Violência doméstica: presidente da Comarca do Porto desvaloriza formação para juízes

António Rodrigues da Cunha afirmou que os magistrados têm mais formação do que qualquer outra profissão a nível judiciário e que existem “necessidades mais importantes” do que formar quem já tem instrução aprofundada.

Foto
FERNANDO VELUDO/ NFACTOS

O presidente da Comarca do Porto,​ António Rodrigues da Cunha, disse esta segunda-feira existirem “necessidades mais importantes” do que formar quem já tem formação aprofundada em diferentes áreas, referindo-se ao diploma que assegura formação obrigatória aos magistrados em matéria de violência doméstica.

“Não há ninguém em Portugal melhor formado a todos os níveis de jurisdições do que os magistrados. Toda a formação é bem-vinda, mas que não se tente passar a ideia, como erradamente acontece muitas vezes, de que há falta de formação e que os magistrados não estão formados”, disse aos jornalistas à margem da tomada de posse dos juízes do Tribunal Judicial da Comarca do Porto.

António Rodrigues da Cunha reforçou que os magistrados estão formados, tendo mesmo mais formação do que qualquer outra profissão a nível judiciário. O diploma que assegura formação obrigatória aos magistrados em matéria de direitos humanos e violência doméstica foi publicado esta segunda-feira em Diário da República (DR).

A lei agora publicada determina que as acções de formação contínua podem ser de âmbito genérico ou especializado, podendo ser especificamente dirigidas a determinada magistratura, e devem incidir obrigatoriamente na área dos direitos humanos e, no caso dos magistrados com funções no âmbito dos tribunais criminais e de família e menores, obrigatoriamente sobre violência doméstica.

Na opinião do juiz presidente existem necessidades mais importantes do que formar quem já tem formação aprofundada em diferentes áreas. “Seria melhor deixar de fazer cortes em investimentos que são fundamentais e não camuflar algumas situações através de medidas avulsas que não irão adiantar nada”, reforçou.

“O problema da violência doméstica sempre existiu e existe em todos os países, não sendo por haver mais ou menos formação que esta vai terminar”, considerou, frisando que nem os magistrados, nem os agentes policiais estão nas casas onde esses crimes acontecem para os evitar.

António Rodrigues da Cunha entendeu que este problema tem de ser resolvido a montante.

Esta legislação que altera a formação dos magistrados foi aprovada pelo parlamento a 19 de Julho último e promulgada a 9 de Agosto pelo Presidente da República. A lei entra em vigor esta terça-feira, dia 3 de Setembro.

Acórdãos polémicos

Nos últimos anos, vários acórdãos do Tribunal da Relação do Porto têm gerado polémica por desvalorizarem agressões graves a mulheres no contexto de violência doméstica.

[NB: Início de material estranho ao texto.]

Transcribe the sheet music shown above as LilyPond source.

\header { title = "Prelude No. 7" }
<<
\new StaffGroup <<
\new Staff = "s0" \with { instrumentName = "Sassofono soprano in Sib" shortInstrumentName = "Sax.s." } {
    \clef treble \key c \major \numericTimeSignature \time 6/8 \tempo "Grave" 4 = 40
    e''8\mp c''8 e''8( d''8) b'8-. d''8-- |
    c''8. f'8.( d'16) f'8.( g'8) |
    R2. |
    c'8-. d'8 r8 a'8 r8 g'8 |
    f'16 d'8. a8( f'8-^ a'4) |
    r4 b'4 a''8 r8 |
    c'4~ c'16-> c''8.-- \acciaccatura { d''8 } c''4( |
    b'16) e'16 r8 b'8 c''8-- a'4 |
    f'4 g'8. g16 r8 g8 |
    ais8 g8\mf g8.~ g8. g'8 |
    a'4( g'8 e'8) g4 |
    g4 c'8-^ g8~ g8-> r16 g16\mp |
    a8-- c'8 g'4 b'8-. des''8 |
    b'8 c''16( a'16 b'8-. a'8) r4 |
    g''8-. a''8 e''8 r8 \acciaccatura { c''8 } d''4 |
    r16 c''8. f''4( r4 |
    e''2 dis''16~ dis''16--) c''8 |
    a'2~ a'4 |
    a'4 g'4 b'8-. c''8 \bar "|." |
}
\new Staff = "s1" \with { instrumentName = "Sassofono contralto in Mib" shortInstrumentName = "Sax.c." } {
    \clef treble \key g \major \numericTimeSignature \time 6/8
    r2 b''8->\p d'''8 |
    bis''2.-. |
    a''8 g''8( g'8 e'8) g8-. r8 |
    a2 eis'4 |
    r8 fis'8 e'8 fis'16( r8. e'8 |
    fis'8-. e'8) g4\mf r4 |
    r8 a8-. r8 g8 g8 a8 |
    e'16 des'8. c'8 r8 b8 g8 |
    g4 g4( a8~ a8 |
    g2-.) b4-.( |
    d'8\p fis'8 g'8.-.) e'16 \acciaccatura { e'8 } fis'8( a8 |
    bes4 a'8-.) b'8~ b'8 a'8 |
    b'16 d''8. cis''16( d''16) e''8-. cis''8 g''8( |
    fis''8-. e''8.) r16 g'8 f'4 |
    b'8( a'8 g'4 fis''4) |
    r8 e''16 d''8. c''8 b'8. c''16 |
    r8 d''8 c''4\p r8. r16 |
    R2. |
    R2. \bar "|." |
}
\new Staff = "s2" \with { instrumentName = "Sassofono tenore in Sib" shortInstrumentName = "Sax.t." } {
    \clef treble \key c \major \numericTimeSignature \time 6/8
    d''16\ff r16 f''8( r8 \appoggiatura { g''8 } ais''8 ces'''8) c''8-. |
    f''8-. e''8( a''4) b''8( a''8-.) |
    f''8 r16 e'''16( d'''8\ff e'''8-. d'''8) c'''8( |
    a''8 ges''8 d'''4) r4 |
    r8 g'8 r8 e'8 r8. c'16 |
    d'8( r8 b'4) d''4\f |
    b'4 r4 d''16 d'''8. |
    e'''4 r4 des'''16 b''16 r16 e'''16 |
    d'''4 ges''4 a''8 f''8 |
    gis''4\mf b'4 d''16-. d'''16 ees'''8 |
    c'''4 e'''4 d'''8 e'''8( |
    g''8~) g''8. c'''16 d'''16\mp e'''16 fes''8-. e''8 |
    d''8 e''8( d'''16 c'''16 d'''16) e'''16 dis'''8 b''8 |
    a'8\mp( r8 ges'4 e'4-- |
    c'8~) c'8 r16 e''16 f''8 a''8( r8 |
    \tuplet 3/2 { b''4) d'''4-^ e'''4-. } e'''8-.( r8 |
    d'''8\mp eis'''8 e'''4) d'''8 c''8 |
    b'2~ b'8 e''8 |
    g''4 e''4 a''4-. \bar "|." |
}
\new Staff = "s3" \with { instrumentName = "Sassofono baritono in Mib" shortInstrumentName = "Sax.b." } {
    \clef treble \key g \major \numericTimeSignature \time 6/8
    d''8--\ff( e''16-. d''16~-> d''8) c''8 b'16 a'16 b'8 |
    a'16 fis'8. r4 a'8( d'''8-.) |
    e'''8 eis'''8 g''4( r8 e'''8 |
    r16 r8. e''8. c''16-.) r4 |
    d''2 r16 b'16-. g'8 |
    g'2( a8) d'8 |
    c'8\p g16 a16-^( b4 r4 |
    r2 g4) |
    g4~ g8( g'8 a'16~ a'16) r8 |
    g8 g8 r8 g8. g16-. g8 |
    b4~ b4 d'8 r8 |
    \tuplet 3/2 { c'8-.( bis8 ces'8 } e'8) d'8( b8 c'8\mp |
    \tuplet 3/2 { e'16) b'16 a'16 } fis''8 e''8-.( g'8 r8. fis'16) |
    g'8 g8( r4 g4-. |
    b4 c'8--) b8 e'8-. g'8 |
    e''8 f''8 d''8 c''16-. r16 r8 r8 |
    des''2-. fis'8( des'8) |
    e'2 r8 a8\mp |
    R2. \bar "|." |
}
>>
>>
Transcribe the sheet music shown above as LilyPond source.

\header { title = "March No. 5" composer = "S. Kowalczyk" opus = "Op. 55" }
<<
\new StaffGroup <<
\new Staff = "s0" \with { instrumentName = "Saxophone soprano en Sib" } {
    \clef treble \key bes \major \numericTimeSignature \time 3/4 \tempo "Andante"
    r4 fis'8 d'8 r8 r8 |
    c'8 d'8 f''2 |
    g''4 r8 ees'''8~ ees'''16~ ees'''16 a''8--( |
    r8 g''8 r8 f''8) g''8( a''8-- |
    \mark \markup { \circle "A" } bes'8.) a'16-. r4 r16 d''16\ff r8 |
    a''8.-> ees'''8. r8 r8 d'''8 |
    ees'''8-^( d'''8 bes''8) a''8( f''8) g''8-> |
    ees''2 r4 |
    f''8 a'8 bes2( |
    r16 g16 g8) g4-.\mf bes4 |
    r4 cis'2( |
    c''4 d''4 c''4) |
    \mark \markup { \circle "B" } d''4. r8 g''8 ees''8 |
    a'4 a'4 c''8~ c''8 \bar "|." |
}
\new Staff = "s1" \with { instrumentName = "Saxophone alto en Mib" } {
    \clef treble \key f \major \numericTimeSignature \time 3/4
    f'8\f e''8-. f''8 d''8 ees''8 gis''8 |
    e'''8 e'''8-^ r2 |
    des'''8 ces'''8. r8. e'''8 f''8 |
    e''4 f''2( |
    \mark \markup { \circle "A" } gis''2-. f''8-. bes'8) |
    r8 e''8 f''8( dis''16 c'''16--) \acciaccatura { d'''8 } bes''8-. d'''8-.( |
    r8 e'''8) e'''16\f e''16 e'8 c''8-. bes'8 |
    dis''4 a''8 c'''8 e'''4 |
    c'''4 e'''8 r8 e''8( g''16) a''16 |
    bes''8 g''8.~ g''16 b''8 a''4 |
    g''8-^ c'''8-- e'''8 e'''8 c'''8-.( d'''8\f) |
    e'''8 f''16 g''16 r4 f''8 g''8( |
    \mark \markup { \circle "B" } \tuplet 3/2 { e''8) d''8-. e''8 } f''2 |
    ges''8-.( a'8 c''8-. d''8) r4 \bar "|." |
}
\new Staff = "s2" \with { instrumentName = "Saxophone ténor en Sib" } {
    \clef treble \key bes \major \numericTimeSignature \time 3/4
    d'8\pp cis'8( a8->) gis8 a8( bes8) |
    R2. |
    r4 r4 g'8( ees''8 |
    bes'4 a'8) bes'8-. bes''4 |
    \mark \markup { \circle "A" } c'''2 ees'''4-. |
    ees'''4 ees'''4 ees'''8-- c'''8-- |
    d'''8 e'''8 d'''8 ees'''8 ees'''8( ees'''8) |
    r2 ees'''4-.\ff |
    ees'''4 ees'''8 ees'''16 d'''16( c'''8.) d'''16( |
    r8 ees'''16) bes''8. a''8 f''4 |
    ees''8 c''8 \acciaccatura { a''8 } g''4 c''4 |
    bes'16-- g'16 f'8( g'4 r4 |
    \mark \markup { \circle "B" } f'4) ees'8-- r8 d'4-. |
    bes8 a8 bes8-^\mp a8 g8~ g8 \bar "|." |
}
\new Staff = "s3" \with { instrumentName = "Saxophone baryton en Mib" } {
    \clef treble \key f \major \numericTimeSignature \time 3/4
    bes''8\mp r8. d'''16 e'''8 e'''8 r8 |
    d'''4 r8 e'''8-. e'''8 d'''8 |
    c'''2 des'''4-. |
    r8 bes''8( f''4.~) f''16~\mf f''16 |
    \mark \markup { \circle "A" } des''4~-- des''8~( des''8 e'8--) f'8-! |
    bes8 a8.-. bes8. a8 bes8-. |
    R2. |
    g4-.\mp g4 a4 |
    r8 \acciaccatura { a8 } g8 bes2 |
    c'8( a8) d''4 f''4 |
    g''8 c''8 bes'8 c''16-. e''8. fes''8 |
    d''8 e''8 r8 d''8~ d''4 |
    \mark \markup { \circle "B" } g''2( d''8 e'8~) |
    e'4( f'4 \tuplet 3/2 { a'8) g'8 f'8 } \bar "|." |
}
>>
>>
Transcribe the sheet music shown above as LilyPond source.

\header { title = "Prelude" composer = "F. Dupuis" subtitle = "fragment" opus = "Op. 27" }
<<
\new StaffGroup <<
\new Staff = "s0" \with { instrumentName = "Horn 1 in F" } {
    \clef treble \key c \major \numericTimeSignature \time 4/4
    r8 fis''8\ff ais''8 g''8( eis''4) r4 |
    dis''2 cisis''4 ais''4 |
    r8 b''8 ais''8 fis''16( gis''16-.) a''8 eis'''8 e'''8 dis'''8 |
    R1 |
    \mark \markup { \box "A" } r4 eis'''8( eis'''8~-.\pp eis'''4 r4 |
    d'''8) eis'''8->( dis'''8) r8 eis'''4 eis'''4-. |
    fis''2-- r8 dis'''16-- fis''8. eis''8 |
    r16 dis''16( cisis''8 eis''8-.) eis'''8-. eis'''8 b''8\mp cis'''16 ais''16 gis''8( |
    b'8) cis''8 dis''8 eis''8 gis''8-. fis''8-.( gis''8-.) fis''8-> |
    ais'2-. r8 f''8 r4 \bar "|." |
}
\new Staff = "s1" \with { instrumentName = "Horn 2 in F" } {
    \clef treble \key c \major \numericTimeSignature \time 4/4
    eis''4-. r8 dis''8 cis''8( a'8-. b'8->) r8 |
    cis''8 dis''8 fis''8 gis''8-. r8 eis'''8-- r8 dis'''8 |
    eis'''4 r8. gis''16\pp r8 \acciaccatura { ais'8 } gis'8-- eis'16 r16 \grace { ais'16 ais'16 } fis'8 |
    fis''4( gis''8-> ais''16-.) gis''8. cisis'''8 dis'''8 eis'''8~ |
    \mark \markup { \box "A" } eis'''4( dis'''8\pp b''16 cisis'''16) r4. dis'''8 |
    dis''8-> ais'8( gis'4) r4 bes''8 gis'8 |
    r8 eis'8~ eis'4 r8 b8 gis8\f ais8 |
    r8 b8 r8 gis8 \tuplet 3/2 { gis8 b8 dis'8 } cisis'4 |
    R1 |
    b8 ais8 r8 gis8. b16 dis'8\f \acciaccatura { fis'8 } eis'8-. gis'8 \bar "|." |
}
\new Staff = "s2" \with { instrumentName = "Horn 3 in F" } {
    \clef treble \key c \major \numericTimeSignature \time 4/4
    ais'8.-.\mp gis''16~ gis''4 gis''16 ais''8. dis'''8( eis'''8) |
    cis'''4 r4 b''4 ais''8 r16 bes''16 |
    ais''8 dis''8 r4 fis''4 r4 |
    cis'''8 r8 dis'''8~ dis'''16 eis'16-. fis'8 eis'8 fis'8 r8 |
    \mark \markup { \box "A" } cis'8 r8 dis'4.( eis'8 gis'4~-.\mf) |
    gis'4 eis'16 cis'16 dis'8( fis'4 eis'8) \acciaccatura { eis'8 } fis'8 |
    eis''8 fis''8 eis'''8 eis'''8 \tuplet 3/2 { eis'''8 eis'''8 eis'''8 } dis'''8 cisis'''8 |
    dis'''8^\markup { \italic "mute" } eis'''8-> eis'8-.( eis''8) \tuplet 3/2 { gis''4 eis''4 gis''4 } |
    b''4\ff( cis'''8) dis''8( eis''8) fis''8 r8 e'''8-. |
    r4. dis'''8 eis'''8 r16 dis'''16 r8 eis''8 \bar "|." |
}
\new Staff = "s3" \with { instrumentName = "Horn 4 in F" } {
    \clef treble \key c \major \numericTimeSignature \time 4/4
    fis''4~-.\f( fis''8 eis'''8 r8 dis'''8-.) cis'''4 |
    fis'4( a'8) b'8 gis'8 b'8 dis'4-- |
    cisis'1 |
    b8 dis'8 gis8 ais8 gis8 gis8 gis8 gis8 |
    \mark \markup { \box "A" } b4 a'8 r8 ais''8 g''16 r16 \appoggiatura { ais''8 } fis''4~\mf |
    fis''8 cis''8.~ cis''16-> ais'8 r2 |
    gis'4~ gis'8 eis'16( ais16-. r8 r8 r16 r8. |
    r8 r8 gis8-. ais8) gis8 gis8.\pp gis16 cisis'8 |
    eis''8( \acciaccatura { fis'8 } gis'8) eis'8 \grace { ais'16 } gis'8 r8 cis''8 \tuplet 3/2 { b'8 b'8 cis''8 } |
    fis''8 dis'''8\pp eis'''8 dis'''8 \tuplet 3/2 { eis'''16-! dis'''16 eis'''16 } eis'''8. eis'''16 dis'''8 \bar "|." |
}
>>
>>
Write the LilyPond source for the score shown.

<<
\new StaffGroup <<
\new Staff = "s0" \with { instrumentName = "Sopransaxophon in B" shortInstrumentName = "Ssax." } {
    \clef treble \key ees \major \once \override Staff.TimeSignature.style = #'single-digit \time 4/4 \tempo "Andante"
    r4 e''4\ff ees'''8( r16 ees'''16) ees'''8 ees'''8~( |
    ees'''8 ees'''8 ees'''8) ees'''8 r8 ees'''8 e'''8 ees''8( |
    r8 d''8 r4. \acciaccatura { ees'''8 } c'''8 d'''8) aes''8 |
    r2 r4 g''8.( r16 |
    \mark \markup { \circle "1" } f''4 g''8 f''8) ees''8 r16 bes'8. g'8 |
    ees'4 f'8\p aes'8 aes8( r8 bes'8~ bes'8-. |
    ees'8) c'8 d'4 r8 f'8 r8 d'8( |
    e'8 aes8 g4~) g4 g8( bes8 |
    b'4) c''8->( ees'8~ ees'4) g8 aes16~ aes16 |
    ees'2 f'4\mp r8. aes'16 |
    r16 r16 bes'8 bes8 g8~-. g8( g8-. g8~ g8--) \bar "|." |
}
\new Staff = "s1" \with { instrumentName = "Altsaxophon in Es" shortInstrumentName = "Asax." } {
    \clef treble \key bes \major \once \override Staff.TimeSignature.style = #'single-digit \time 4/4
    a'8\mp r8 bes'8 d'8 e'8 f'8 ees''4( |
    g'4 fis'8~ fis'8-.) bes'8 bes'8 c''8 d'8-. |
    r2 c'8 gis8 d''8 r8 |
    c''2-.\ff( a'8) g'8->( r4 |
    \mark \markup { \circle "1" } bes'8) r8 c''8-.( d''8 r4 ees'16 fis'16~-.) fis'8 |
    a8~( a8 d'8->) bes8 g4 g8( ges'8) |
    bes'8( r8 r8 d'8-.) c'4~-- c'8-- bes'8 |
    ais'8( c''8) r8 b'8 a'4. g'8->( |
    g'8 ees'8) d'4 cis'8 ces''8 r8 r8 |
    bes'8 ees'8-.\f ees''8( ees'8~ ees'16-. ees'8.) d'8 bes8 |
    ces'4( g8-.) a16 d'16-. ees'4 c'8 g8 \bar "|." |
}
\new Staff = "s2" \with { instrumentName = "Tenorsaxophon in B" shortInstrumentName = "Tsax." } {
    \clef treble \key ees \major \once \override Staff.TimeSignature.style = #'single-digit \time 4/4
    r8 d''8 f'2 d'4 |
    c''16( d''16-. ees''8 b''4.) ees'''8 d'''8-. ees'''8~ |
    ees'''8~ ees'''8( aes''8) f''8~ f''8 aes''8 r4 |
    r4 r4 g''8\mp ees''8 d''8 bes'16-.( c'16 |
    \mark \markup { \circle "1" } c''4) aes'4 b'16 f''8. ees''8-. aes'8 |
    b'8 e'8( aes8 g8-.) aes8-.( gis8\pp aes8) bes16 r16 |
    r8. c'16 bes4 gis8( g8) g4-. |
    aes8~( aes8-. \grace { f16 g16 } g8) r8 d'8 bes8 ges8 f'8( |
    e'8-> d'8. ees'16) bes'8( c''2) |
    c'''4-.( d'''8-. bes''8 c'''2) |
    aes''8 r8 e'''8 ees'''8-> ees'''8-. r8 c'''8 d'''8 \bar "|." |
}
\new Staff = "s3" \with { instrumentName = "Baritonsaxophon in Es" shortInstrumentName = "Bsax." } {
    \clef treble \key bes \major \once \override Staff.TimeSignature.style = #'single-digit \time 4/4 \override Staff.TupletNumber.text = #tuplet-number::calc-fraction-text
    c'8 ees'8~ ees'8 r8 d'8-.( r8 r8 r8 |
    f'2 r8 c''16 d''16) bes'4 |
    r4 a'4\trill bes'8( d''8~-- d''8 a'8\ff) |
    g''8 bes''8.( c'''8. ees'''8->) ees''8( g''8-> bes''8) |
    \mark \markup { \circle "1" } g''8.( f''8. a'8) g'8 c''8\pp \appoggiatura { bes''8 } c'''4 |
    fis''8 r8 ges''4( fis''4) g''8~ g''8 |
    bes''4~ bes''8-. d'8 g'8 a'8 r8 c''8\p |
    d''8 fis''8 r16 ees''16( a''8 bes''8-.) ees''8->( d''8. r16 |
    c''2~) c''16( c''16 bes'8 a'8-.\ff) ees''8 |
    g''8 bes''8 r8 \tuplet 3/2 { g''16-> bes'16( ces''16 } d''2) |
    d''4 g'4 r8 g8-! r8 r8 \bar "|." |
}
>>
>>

Em 2017, o juiz Neto de Moura, que redigiu a decisão, e uma colega, Maria Luísa Arantes, desvalorizaram uma agressão de um marido por considerarem que a mulher era adúltera. No acórdão lia-se: “O adultério da mulher é um gravíssimo atentado à honra e dignidade do homem. Sociedades existem em que a mulher adúltera é alvo de lapidação até à morte. Na Bíblia, podemos ler que a mulher adúltera deve ser punida com a morte. Ainda não foi há muito tempo que a lei penal punia com uma pena pouco mais que simbólica o homem que, achando sua mulher em adultério, nesse acto a matasse”.

Noutro acórdão que proferiu no final de Outubro de 2018 sobre um homem que rebentou um tímpano à mulher ao soco, o mesmo juiz retirou ao agressor a pulseira electrónica que os colegas de primeira instância lhe tinham aplicado para garantirem que não se voltava a aproximar da vítima, depois de o terem condenado a uma pena suspensa.

Noutro caso recente, uma mulher de 26 anos foi violada por dois homens quando se encontrava desmaiada na casa de banho de uma discoteca. Os violadores foram o barman e o porteiro da mesma discoteca. Os factos, ocorridos em Vila Nova de Gaia, foram dados como provados pela justiça, mas os criminosos ficaram em liberdade com pena suspensa, uma sentença confirmada pelo Tribunal da Relação do Porto, que considerou que “a ilicitude [praticada] não é elevada”, uma vez que “não há danos físicos [ou são diminutos] nem violência”. O acórdão foi assinado por dois magistrados, sendo que um deles é o presidente da Associação Sindical dos Juízes Portugueses, Manuel Ramos Soares.